Teriyaki Chicken Casserole
Prepare your
favorite Chinese takeaways in a different way: cooked in a pan with an
assortment of vegetables and fried rice.
Ingredients
- ¼ cup brown sugar
- ½ teaspoon minced garlic
- ½ cup water
- 2 small boneless skinless chicken breasts
- ½ teaspoon ground ginger
- 3 cups cooked brown or white rice
- ¾ cup low-sodium soy sauce
- 2 Tablespoons cornstarch + 2 Tablespoons water
- 1 (12 oz.) bag stir-fry vegetables (Can be found in the produce section)
Instructions
First, Preheat
the oven to 350 ° F. Spray a 9 x 13-inch baking dish with a nonstick spray.
Then, Mix
the soy sauce, ½ cup of water, brown sugar, ginger and garlic in a small
saucepan and cover.
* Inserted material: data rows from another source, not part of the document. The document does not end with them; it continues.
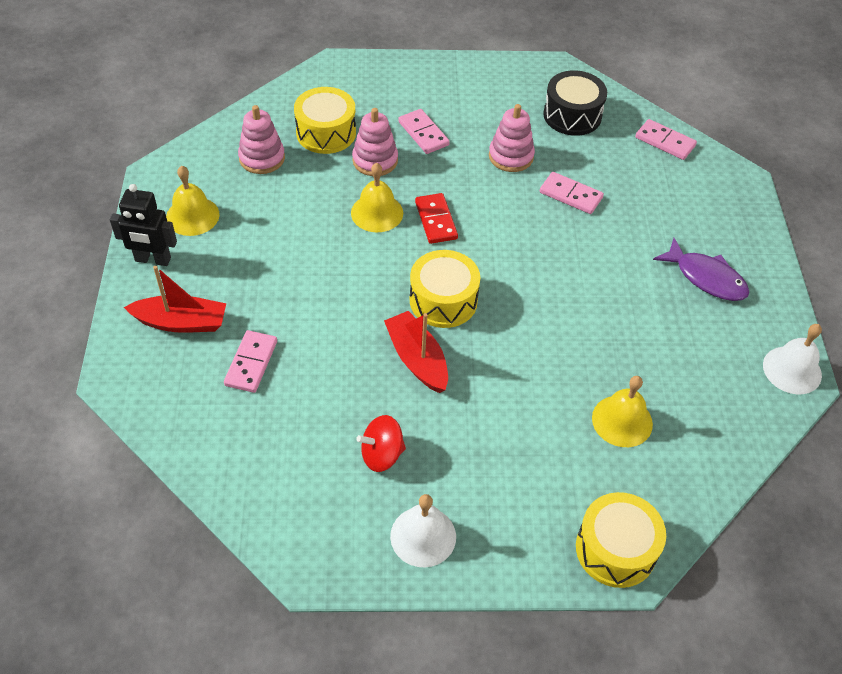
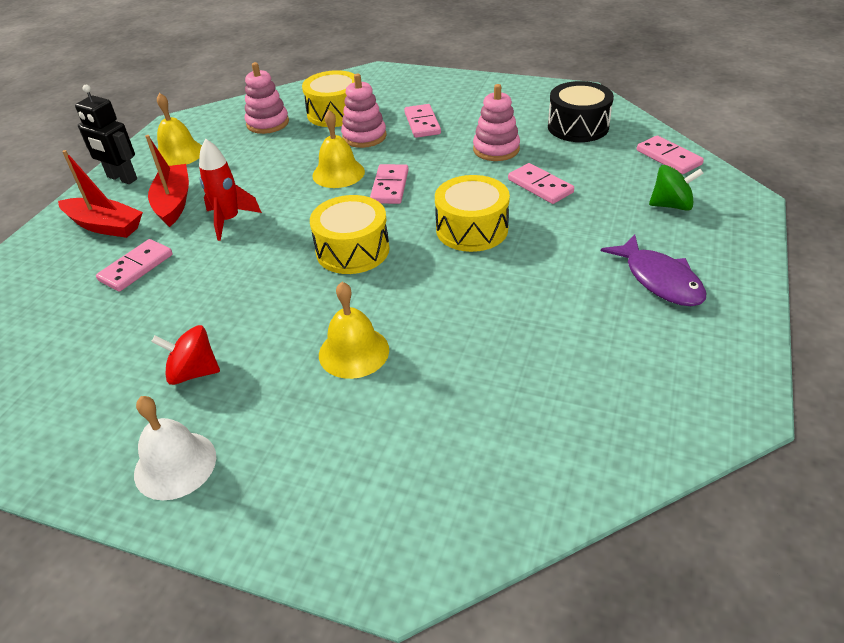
camera: 25 degrees right, 10 degrees down
(305, 291) = (229, 221): none -> red rocket
(417, 359) = (291, 295): red boat -> red boat (174, 202)
(436, 220) = (389, 186): red domino -> pink domino
(615, 549) = (388, 545): yellow drum -> yellow drum (472, 229)
(622, 421) = (479, 401): yellow bell -> yellow bell (354, 352)
(687, 197) = (671, 205): none -> green spinning top
(792, 370) = (733, 394): white bell -> none

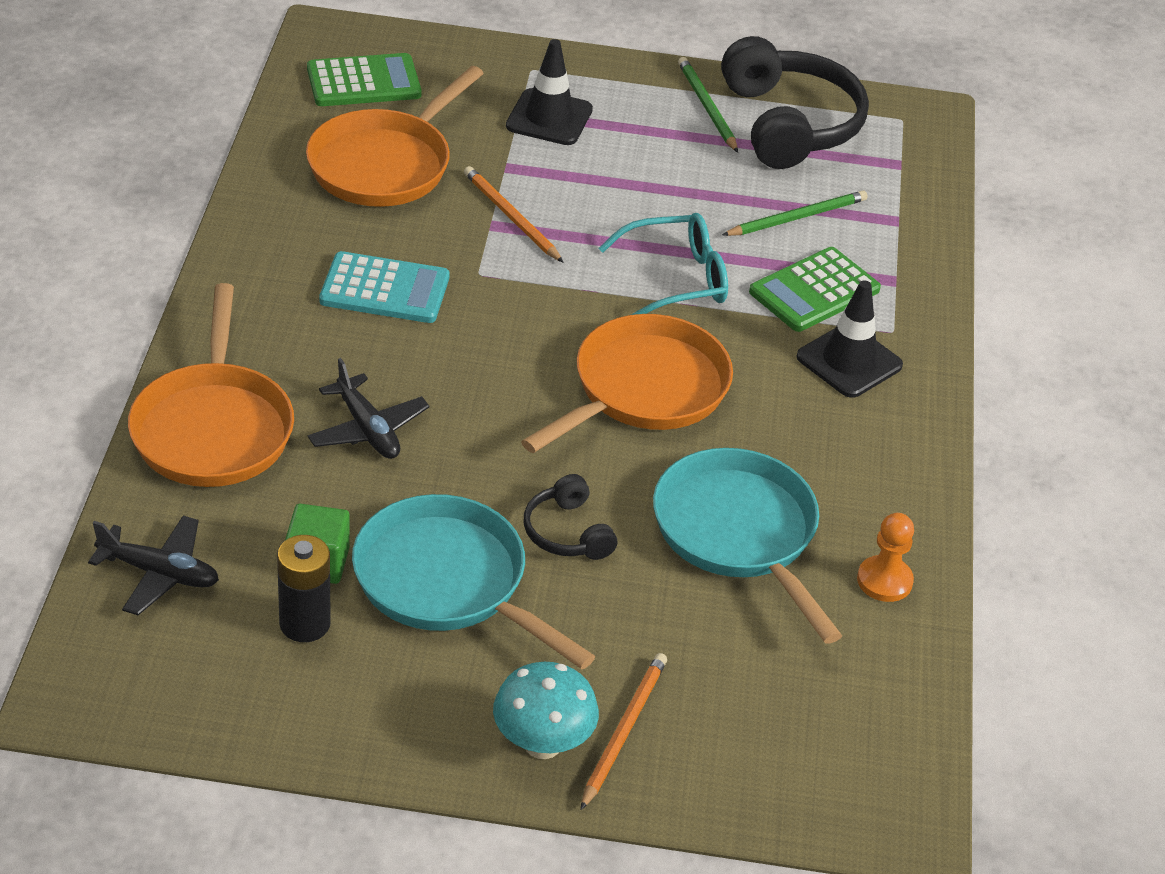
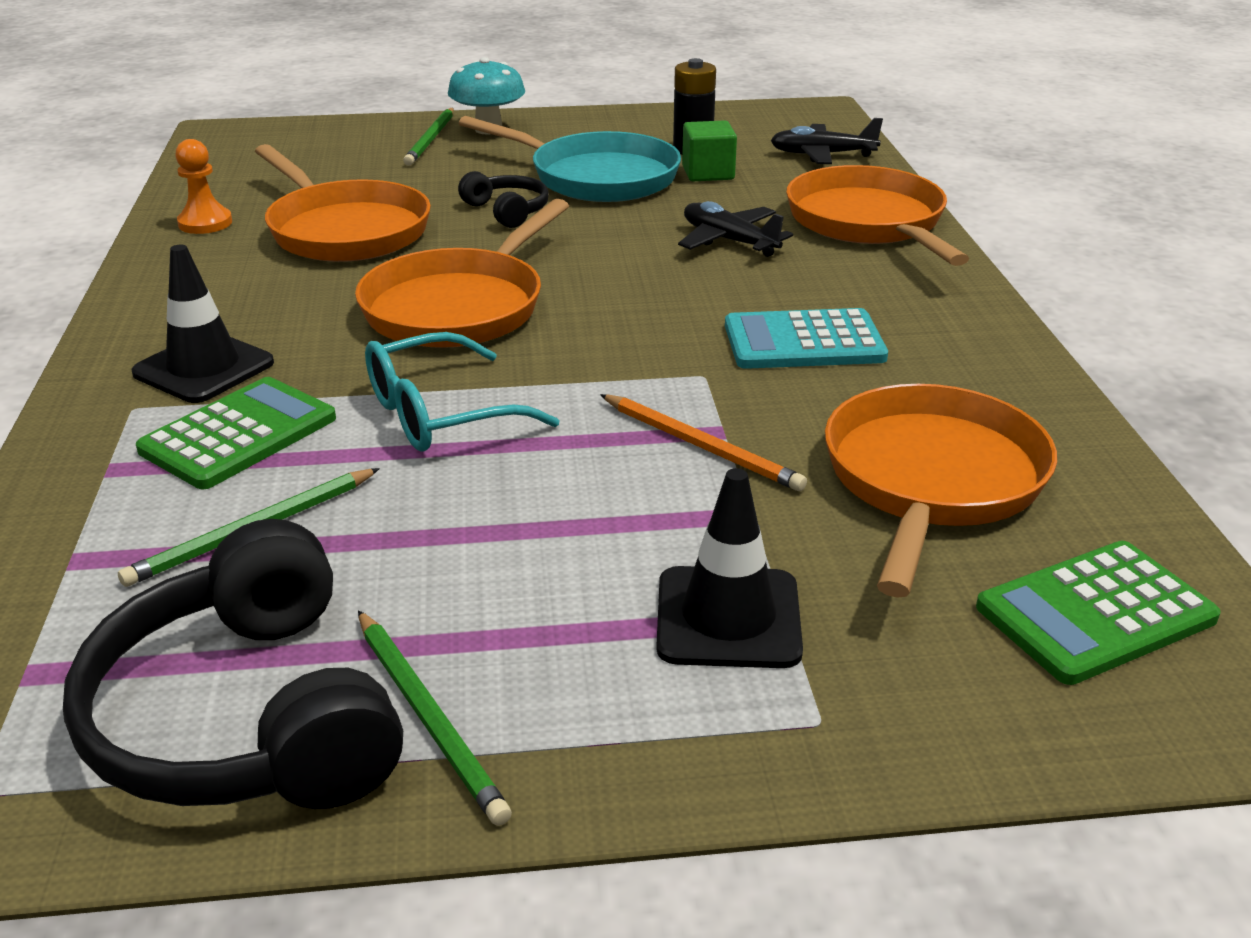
camera: 170 degrees right, 10 degrees down
(624, 731) = (431, 139): orange pencil -> green pencil
(739, 534) = (344, 230): turquoise pan -> orange pan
Bring to a boil over medium heat. Remove the lid and cook
for a minute to boil.
Meanwhile,
mix cornstarch and 2 tablespoons water in a separate dish until smooth. Once
the sauce is boiled, add the mixture to the pan and mix. Cook until sauce
begins to thicken and remove from heat.
Place the
chicken breasts in the prepared dish. Pour a cup of sauce on the chicken. Place
the chicken in the oven and bake for 35 minutes or until well cooked. Remove
from the oven and shred the chicken in the dish using two forks.
Meanwhile,
steam or steam vegetables as directed on package.
Add the
cooked vegetables and the cooked rice to the casserole with the chicken. Add
most of the remaining sauce by reserving a little to water when serving. Mix
gently in the pan until everything is well mixed. Put back in the oven and cook
for 15 minutes. Remove from oven and let stand 5 minutes before serving.
Sprinkle each portion of the remaining sauce. Happy Cooking Time.